Old Town in the afternoon

It was like there was a quota: As one man dressed in a red Hawaiian-print shirt walked out of the Old Town Bar on 18th St., another walked in. They passed at the door, two Hawaiian shirts passing in the afternoon.

While Jim bought theater tickets in Times Square and Carol browsed the Chelsea shops on Broadway and the other couple enjoyed six floors of ABC Carpet and Home, Casey and I ducked into the cool, dark, comfortable Old Town and agreed, once and for all, that it is our favorite New York bar. If we ever move to the City, we said, it has to be near Union Square. It has to be near Old Town. Ornate decorative panels on the ceiling, colorful tile arrangements on the floor, stained and foggy mirrors bearing the grime of decades behind the bar. And yet, the bartender, on a slow afternoon, removed the bottles of liquor one-by-one, wiped them down with a formerly-white-but-now-gray rag and then Windexed the mirrors themselves.

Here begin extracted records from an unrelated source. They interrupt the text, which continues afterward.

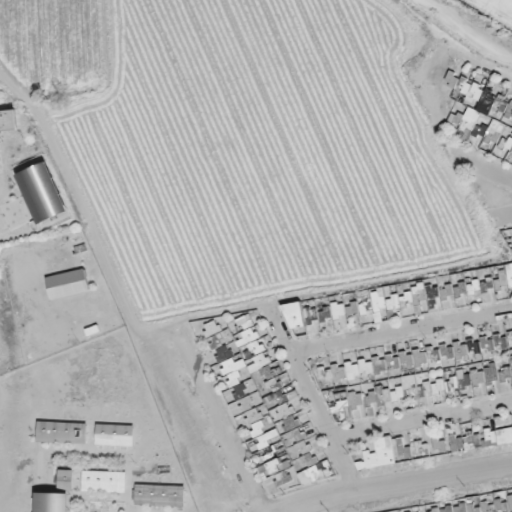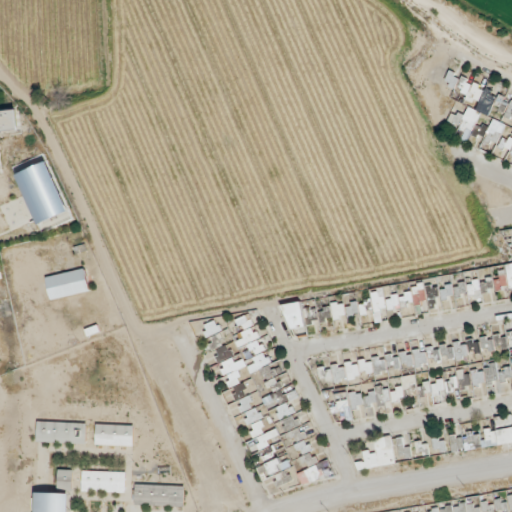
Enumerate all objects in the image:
road: (481, 68)
road: (432, 97)
road: (482, 164)
road: (505, 217)
building: (353, 315)
building: (296, 321)
road: (403, 334)
building: (237, 349)
building: (345, 383)
road: (421, 421)
building: (381, 457)
building: (279, 466)
road: (402, 485)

"I don't think that's going to do much good on those mirrors," Casey said, and she was right.

The second man in the Hawaiian shirt, now sitting two stools to my left at the bar, drank two glasses of cheap white wine and talked the barkeep's ear off about baseball and fitness clubs and marriage.

"Last time I was in here I tied one on," he had said when he sat down. You could tell immediately he was the kind of guy who's going to talk your ear off about boring, nonsensical things.

"I figure I should clean the place about once a month," the bartender said with a laugh. You could tell he knew what I was talking about.